Such were the reverberations of the Great Beer Raid staged the week before by the liquor enforcement arm of the State Police. The agents hauled off about $7,000 worth of beer from three bars, acting on a single complaint that alleged it was unregistered. (Days later, they hit a major distributor in the Northeast.)
The Pennsylvania Liquor Control Board (PLCB) requires beer sold in the state to be registered by the brewer or importing distributor, the better to collect taxes and, in the words of chief enforcer Maj. John Lutz, to "safeguard the public" from amateur batches of bum beer.
But with the state's own listings sometimes out of date, and the imperfect record of small-time brewers in filing paperwork, bars all over town suddenly found themselves treading on eggshells - sadly, during a weekend that had been devoted to showcasing the city's hip, cutting-edge, big-time beer scene.
Let's be clear. This was not about promoting the rowdy drinking associated with fizzy green beer and stupefied St. Patrick's Day carousers.
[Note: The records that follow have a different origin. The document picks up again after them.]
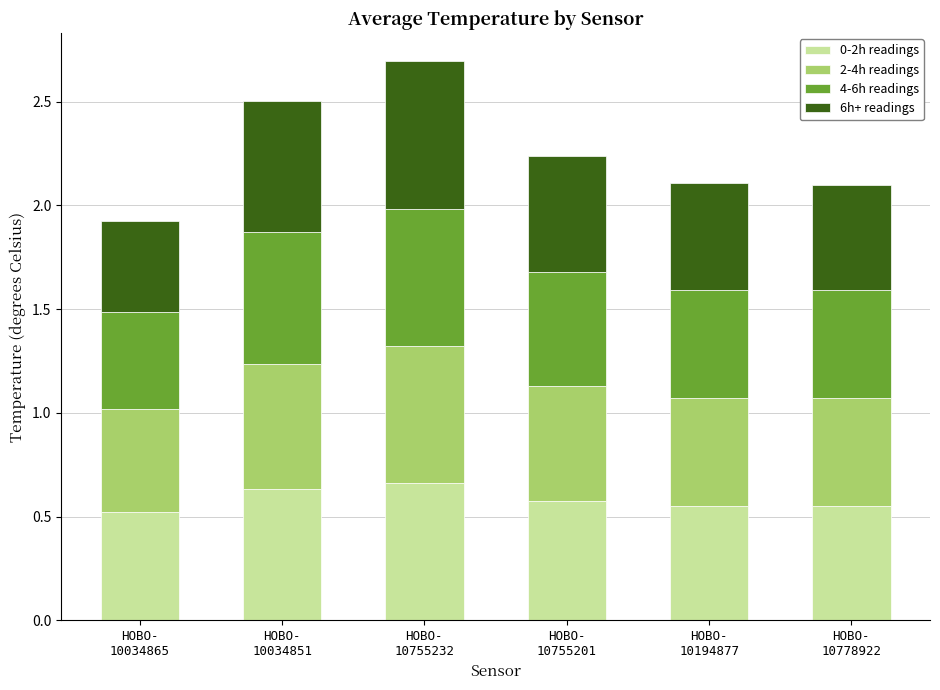

What is the sum of all 0-2h readings values?

3.5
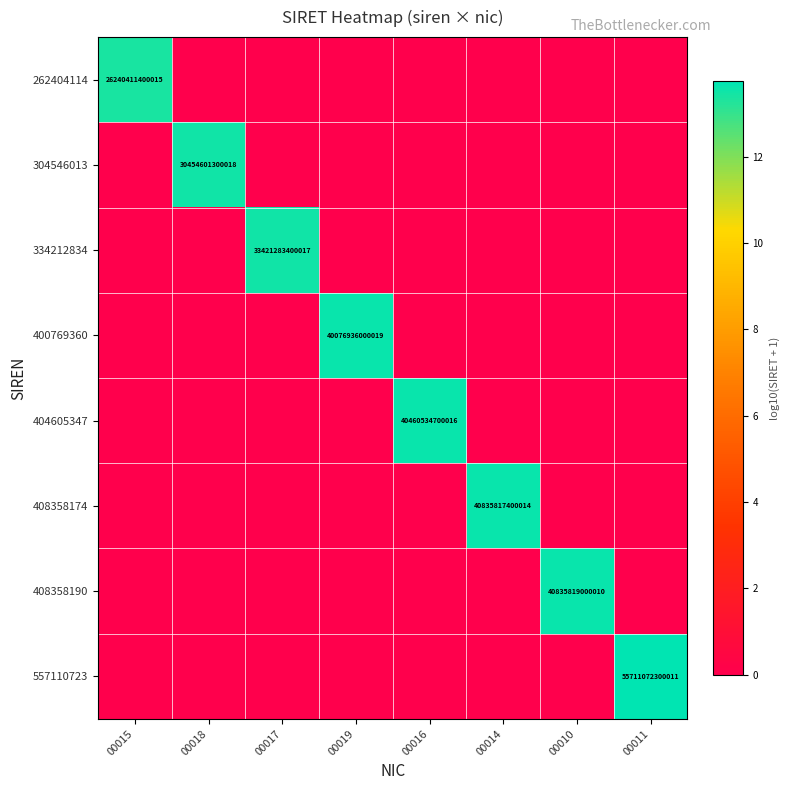

Which category has the lowest value in the 408358174 series?

00015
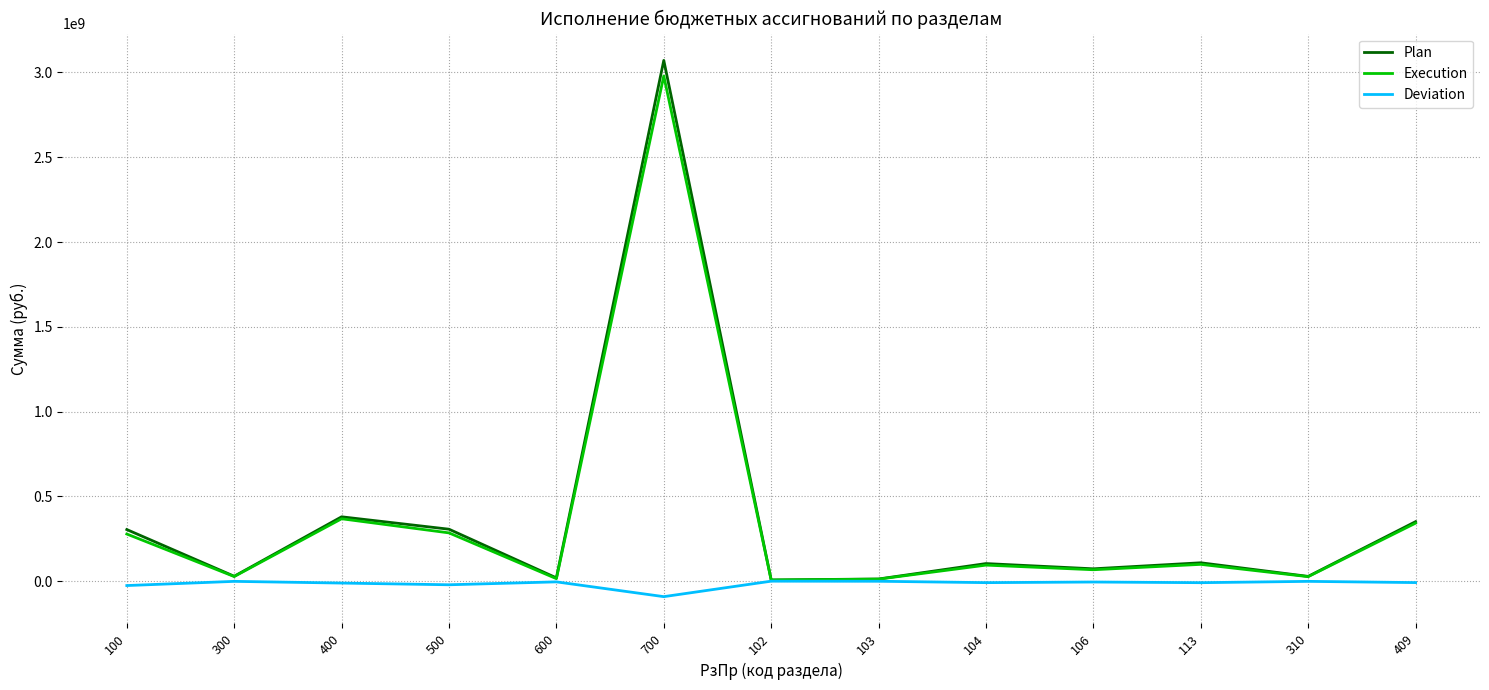

What is the difference between the maximum and second lowest values in the Execution series?

2968168401.1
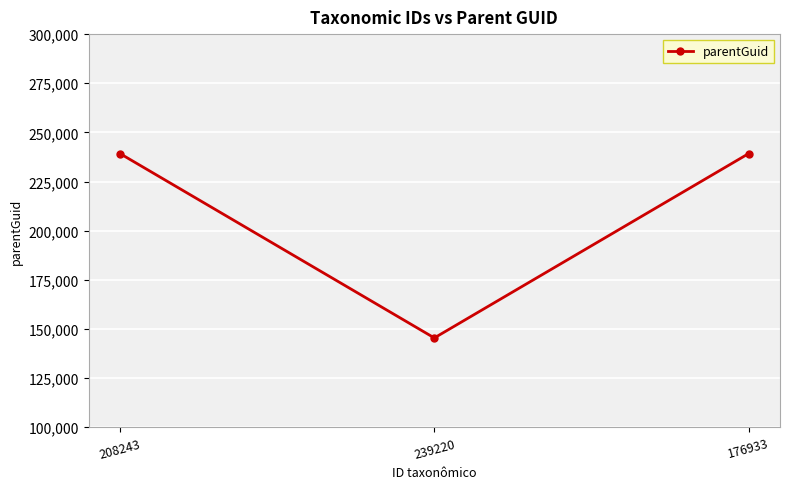

What is the label of the 1st point from the right?

176933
It was about celebrating the revival of the lost brewing arts; about pouring the anti-Buds - beer made with body, care, and full flavor, the stuff that was drained out long ago by the mega-manufacturers.
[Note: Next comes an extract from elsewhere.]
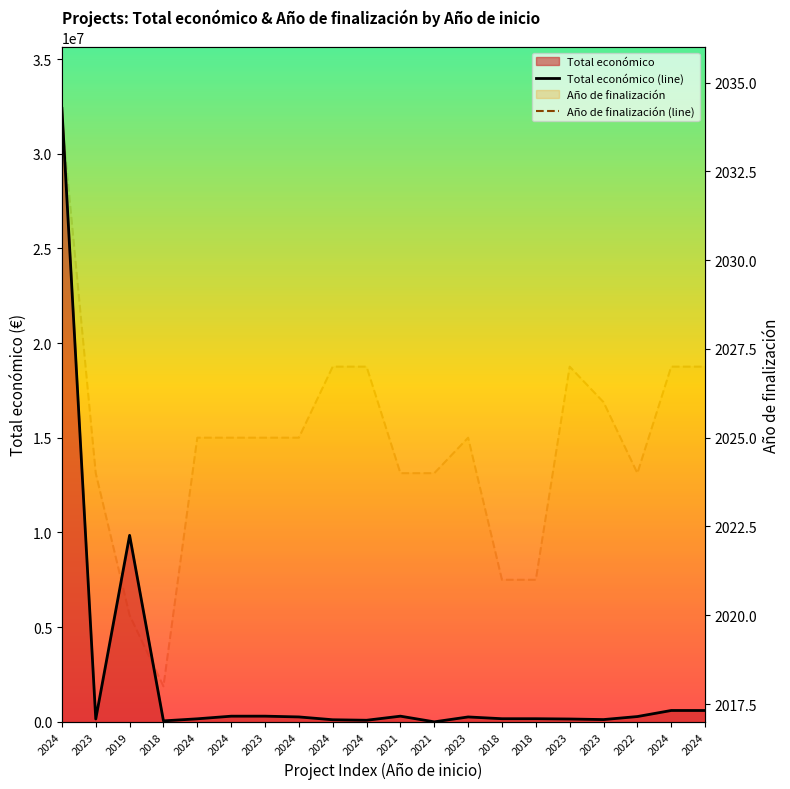

Between 2024 and 2024, which is larger?

2024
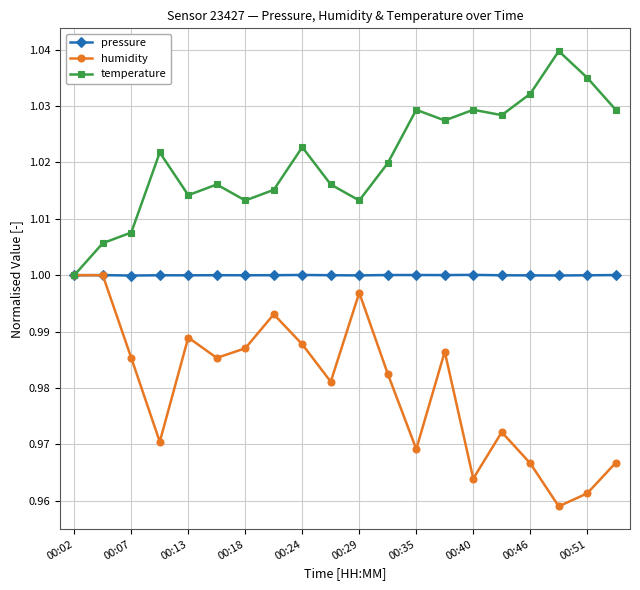

True or false: humidity has more than 2 points higher than both neighbors.

True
So it was heartening that despite the occasional moments of stage fright, the weekend's show went resoundingly on.
Close to 1,000 tickets were sold to the Brewer's Plate, the food-and-beer extravaganza that spilled from the rotunda into the Egyptian Room at Penn's University Museum on Sunday. (One highlight: Southwark Cafe's roast pig with the logo of Nodding Head Brewery, which supplied accompanying saison beer, tattooed expertly near its snout.)